UK Government announces ban on peat sales


The UK Government has announced its intention to ban the sale of peat to amateur gardeners by 2024.

It is understood that this ban will apply to bagged peat compost, but it not yet clear whether peat-containing products, such as plants, will also be subject to a 2024 ban. The ban follows a public consultation, which ran between December 2021 and March 2022, and marks the first occasion that any UK government has considered legislative action to tackle the use of peat in horticulture.

Peat extraction releases huge quantities of CO2 into the atmosphere (Matthew Roberts / The Wildlife Trusts).

Key nature charities have campaigned for an end to the needless destruction of one of the UK's most precious wildlife habitats since the 1990s. Peatlands have a global cooling effect when they are in their naturally wet state, and lock away carbon from dead plants for hundreds or even thousands of years.

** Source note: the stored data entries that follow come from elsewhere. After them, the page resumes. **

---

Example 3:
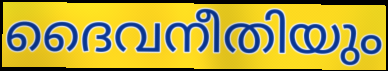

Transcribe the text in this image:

ദൈവനീതിയും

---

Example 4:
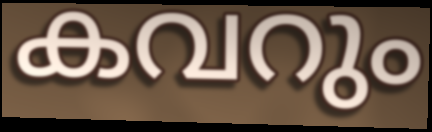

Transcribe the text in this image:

കവറും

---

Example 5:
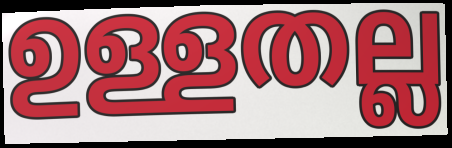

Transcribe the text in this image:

ഉള്ളതല്ല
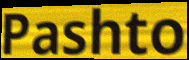
Pashto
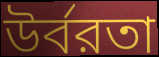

However, when peatlands are drained and dug up for use in gardens and greenhouses, stored carbon is released in the form of CO2. The Wildlife Trusts estimate that peat extraction for horticulture has caused up to 31 million tonnes of CO2 to be released since 1990.

In the run up to COP15, the UN Biodiversity Conference due to take place later this year, the UK Government led with ambitious calls to protect nature, including putting an end to biodiversity loss globally, and protecting at least 30% of land and seas, by 2030. Following its peat ban announcement, the UK Government is in a stronger position to push for ambitious negotiations at COP15. 

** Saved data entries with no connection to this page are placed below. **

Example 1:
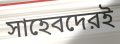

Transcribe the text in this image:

সাহেবদেরই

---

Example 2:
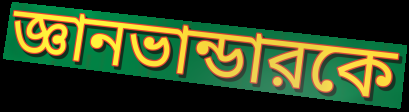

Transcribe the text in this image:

জ্ঞানভান্ডারকে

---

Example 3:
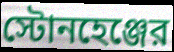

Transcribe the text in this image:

স্টোনহেঞ্জের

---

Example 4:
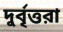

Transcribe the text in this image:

দুর্বৃত্তরা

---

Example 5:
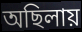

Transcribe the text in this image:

অছিলায়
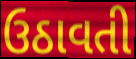
ઉઠાવતી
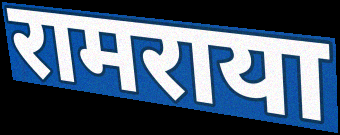
रामराया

Ailis Watt, peat policy officer at The Wildlife Trusts, said: "It is fantastic to see tangible progress on this critical issue after decades of campaigning. Using peat in gardens is bad news for our climate and leads to the destruction of beautiful wild places on which many of the UK's rarest and most threatened species depend.  

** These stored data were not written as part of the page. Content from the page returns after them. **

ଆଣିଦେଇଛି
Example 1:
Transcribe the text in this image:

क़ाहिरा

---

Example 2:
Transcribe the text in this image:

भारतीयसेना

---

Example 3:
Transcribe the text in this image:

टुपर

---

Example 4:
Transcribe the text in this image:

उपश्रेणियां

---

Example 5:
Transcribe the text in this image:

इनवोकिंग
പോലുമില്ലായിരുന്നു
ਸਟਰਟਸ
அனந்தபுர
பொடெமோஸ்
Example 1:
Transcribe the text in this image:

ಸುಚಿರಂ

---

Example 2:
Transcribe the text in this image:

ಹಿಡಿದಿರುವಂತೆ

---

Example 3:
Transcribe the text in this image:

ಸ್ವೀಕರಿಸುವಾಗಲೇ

"The ban is expected to apply to around two-thirds of peat currently sold in England. What we need to see now is the Government taking action towards a total ban on peat extraction and its use in horticulture – only then can we put an end to the decline of peatlands both in the UK and further afield."

Peat bogs not only store large volumes of CO2, but also host a wide range of rare and unusual flora (Dom Hinchley / The Wildlife Trusts).

Some uses of peat will remain legal beyond 2024, and so it is important to recognise that while DEFRA's proposed ban targets a chunk of the UK peat market, it does not eliminate peat use entirely, nor does it directly address the issue of peat extraction. 

The Wildlife Trusts are calling upon the UK Government to: 

  • Ban the extraction and commercial trade of peat immediately;
  • Ban all horticultural uses of peat as soon as parliamentary timeframes allow, or by 2024 at the latest;
  • Restore all bogs damaged by the removal of peat by 2035.

The importance of peatlands to our natural world has been understood for decades, and awareness of the issues this special habitat faces has only increased. This week's announcement from DEFRA symbolises long-awaited decisive action which will help to reverse species decline and to address the fact that a huge 4% of the UK's total annual greenhouse gas emissions now come from degraded peatlands.  

The announcement also sends a clear signal to growers and retailers that it is time to change. After target dates for the voluntary phase-out of peat were repeatedly missed, plans for a ban were first outlined by the UK Government in 2021. Retailers now have until 2024 to phase out the sale of peat ahead of the Government mandate. 

The Wildlife Trusts have campaigned on this issue for years – and welcomed the news. However, ambition must be increased in order to bring about an end to all uses of peat – with no exemptions. In doing so, the UK Government has the opportunity to embolden other nations to do the same and to demonstrate global leadership on nature and climate.